Turning on High Availability for Grafana changes the way that the application operates by turn on unified alerting mode which has grafana pods talk to each other. Unified alerting attempts remove duplicate alerts as much as possible but some duplicate will make it through to ensure that alerting still occurs if one or more pods errors, maintainers should be proactive and setup alerting tools to deduplicate when Grafana HA is one

Requirements

  • Enable Grafana IaC module that creates an RDS

Optional: turn Grafana RDS clustering on for multi-region AZ RDS HA

Grafana IaC

To enable HA turn on the Module grafana by either turning ont he module directly or setting grafna.inputs.high_availability to true

To enable HA for just Grafana set high_availability to true in grafana_inputs

Optional: you can also specify multiple rds_instance here for database HA

locals {
...
grafana_inputs = {
# If enabled, this sets high availability for grafana, the higher level high_availability input has priority
high_availability = true
rds_instances = {
primary = {} # AZ can be set per instance
# secondary = {}
# additional replicas can be added (third = {})
}
}
...

Turns on the module directly, this will also give setting to grafana in cluster

modules {
...
grafana = true
...

Grafana HA can be enables on existing clusters.

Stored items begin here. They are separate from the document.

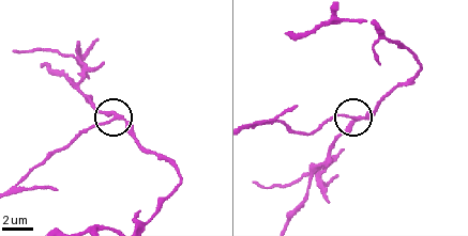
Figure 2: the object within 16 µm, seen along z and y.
look(3d, 10 µm, figure 2, (111, 120))

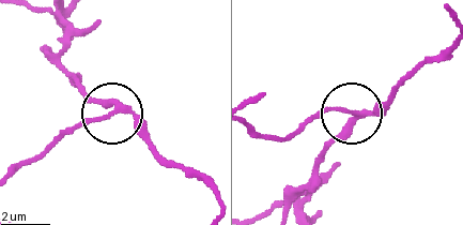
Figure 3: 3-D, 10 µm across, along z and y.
3 arms
cut(figure 3, (85, 121))
the part that leaves runs along (114, 109), (74, 123), (12, 168) in figure 3; two neurons meet here

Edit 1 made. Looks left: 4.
redraw
look(overview)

In addition to giving Grafana a database backend it adds setting to the helm chart that maintainers should be aware of so they are merged in without issue:

grafana:
values:
headlessService: true
autoscaling:
enabled: true
podDisruptionBudget:
apiVersion: "policy/v1"
minAvailable: 1
grafana.ini:
database:
type: postgres
host: "${db_host}:${db_port}"
name: grafana
user: "${db_name}"
unified_alerting:
enabled: true
alerting:
enabled: false